Il retirait déjà sa blouse, trop pressé de rentrer chez lui, lorsqu’une voix qu’il ne connaissait déjà que trop bien l’interpela. « Alors, Dr Sexy, tu as enfin terminé ? » Il ferma les yeux en soupirant, priant simplement pour qu’elle le laisse tranquille. Elle était gentille, Lou, mais un peu trop brusque pour lui. Ca faisait des semaines qu’il tentait par tous les moyens de l’éviter, pas parce qu’il ne l’aimait pas, mais parce qu’il ne savait comment réagir à son comportement. Il tourna la tête pour la voir approcher, cette jolie infirmière qui pourtant ne lui plaisait pas tant que ça. Elle était plus le genre de Dean, songeait-il. Lui, à son grand malheur, avait déjà l’esprit et le cœur occupés. « Il semblerait oui. Désolé Lou, je dois y aller. » Il ne lui laissa même pas le temps de répliquer qu’il avançait déjà loin d’elle au pas de course. « A demain, Dr Sexy ! » cria-t-elle dans son dos.
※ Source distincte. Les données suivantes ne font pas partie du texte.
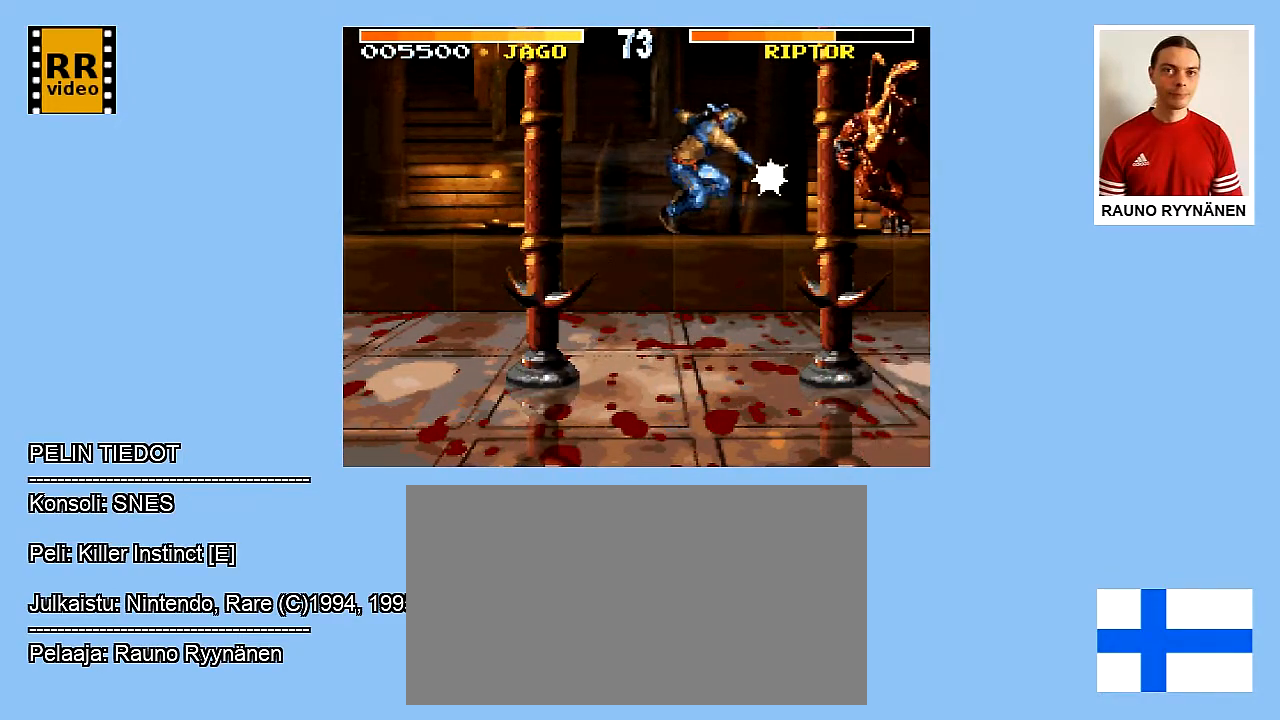
{"buttons": ["DPAD_RIGHT"], "events": [[33, "Y", "down"], [133, "DPAD_UP", "up"], [133, "Y", "up"]]}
Il soupira à nouveau dans un petit sourire et leva la main sans se retourner en guise de salut. En vérité, il la fuyait. C’était un peu idiot, certainement, mais elle l’effrayait un peu, quelque part.
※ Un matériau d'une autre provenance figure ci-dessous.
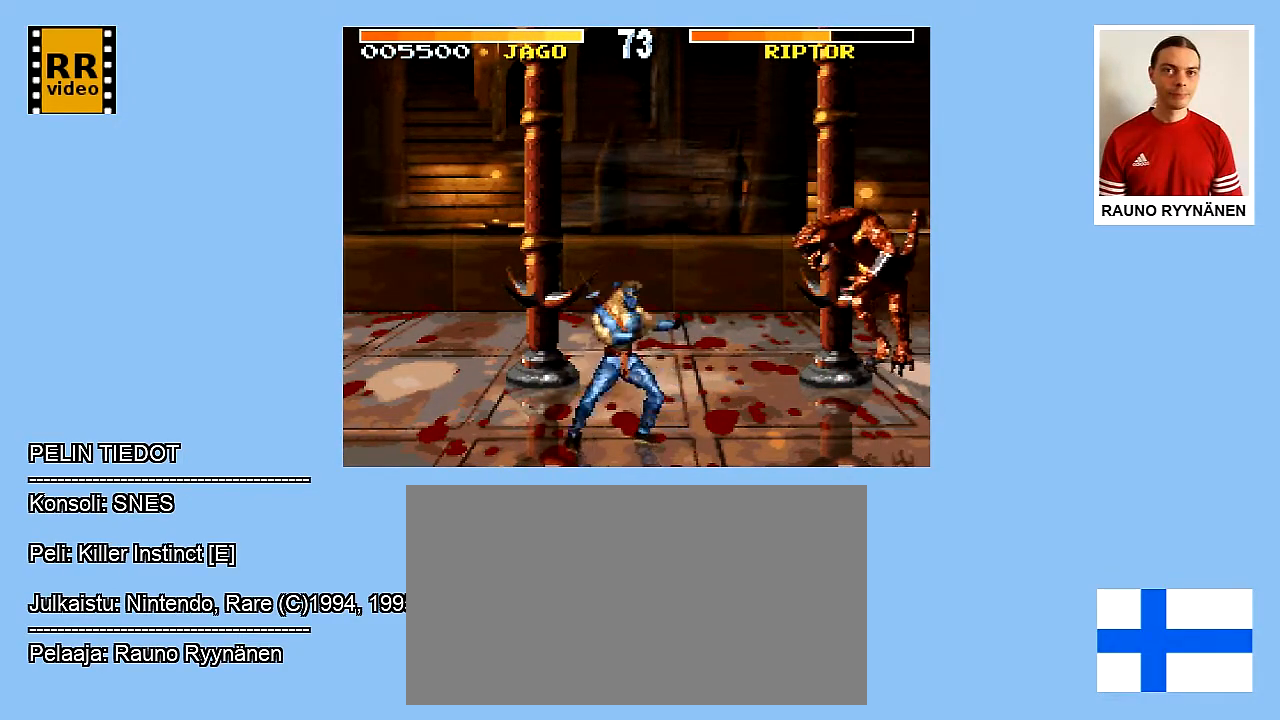
{"buttons": ["Y", "DPAD_RIGHT"], "events": [[417, "Y", "down"]]}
Il fut soulagé d’arriver à l’extérieur sain et sauf, les mains dans les poches, sa veste calée sur son avant-bras, alors qu’il reprenait à présent une allure de marche normale. Une fois dehors, il s’arrêta un instant pour respirer l’air frais du soir. Ca faisait tellement de bien de sortir de l’hôpital après ces longues heures. Il imaginait déjà Lola lui sauter dessus pour lui faire la fête, heureuse de voir son maître enfin rentrer à la maison. Il vivait seul, mais il avait sa chienne, et il était impatient de la revoir. Il n’y avait pas de maître plus gaga de son chien que lui, c’était comme un père et son bébé, véritablement. Il tenait à Lola comme n’importe quel père pouvait tenir à son enfant. Peut-être un peu excessif, selon certains, mais il s’en moquait bien.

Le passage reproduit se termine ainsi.